STATED GOAL - Reproduce the lines starting with the one containing "m=54 is written. Photo of the asset below." and continuing through the one containing "h=12 m=5 s=45", changing "asset" to "device" and keeping everything else unchanged. Leave the pictures out of your answer.

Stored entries
>> BEGIN
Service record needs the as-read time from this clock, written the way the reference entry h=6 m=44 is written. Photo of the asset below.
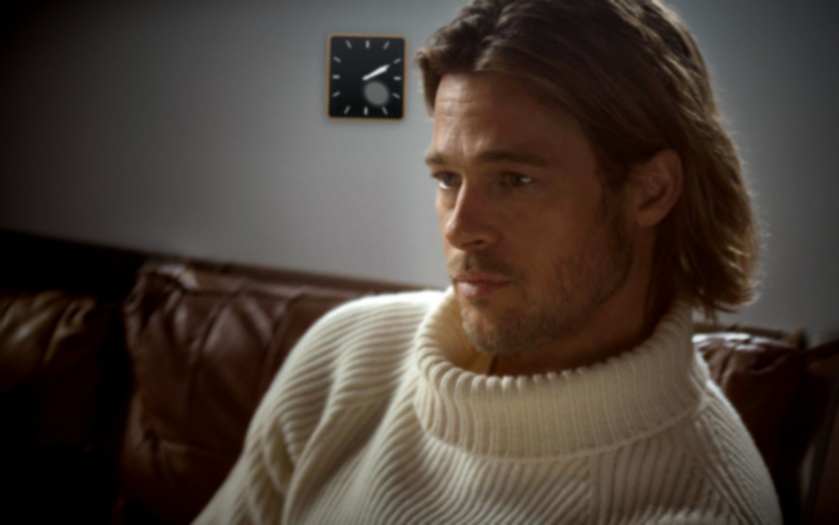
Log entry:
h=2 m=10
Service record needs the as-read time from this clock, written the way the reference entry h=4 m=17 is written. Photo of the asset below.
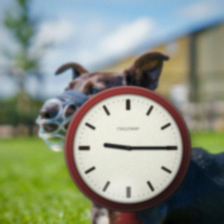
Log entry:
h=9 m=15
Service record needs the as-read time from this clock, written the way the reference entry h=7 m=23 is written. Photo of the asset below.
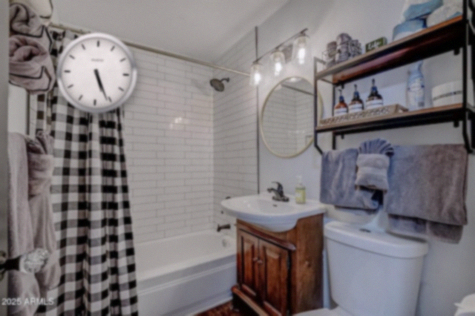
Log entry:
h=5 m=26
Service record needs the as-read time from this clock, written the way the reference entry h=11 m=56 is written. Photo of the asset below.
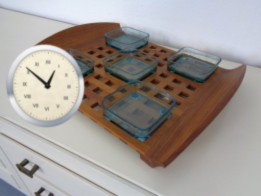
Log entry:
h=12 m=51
>> END
>> BEGIN
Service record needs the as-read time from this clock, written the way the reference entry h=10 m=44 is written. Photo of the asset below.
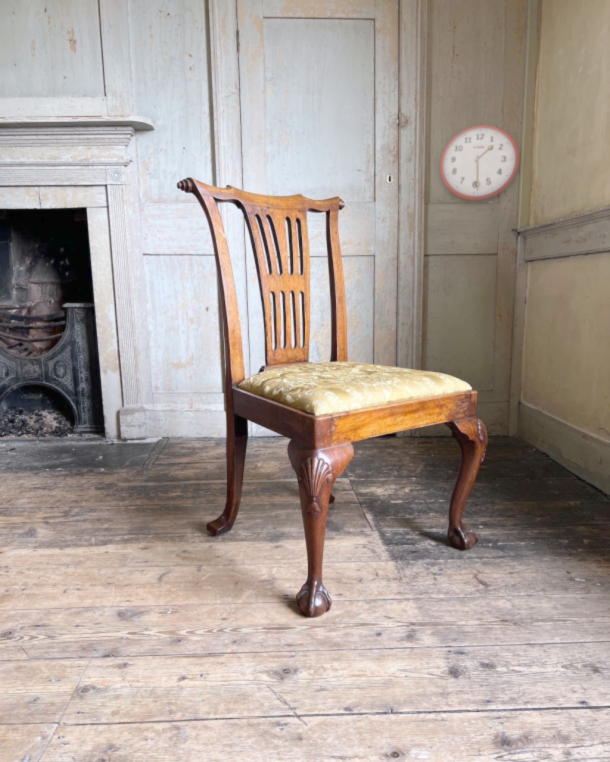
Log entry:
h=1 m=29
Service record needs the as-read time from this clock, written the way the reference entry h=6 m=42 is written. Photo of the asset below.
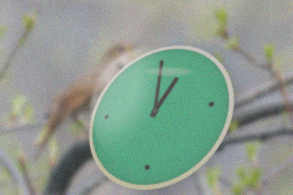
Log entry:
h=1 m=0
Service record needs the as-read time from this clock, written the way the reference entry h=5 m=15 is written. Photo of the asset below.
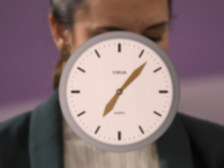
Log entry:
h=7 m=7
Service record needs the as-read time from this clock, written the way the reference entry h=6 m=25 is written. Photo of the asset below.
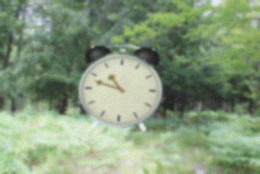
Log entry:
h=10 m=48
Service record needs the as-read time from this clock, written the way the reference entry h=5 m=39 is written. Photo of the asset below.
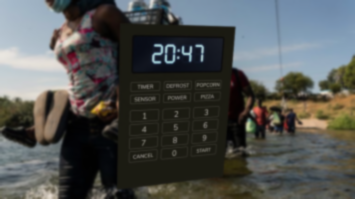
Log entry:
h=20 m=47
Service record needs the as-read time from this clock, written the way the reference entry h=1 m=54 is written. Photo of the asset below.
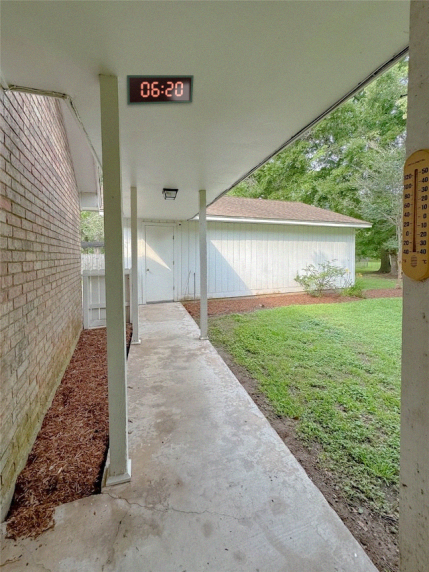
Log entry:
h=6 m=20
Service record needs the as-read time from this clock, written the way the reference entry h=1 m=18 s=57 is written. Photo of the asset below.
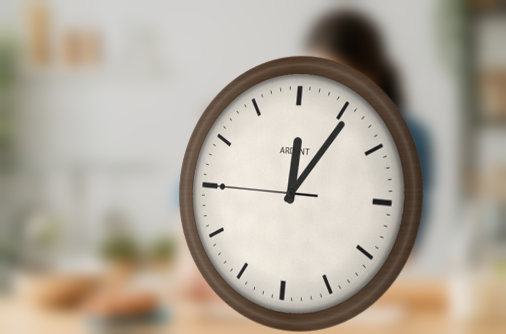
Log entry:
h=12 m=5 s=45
>> END
>> BEGIN
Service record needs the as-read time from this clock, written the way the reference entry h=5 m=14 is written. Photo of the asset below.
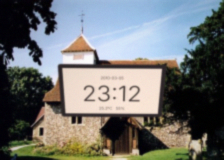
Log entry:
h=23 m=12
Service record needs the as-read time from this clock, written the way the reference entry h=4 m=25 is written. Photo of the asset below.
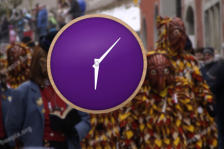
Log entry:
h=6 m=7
>> END
FINAL RESULT -
Service record needs the as-read time from this clock, written the way the reference entry h=1 m=54 is written. Photo of the device below.
Log entry:
h=6 m=20
Service record needs the as-read time from this clock, written the way the reference entry h=1 m=18 s=57 is written. Photo of the device below.
Log entry:
h=12 m=5 s=45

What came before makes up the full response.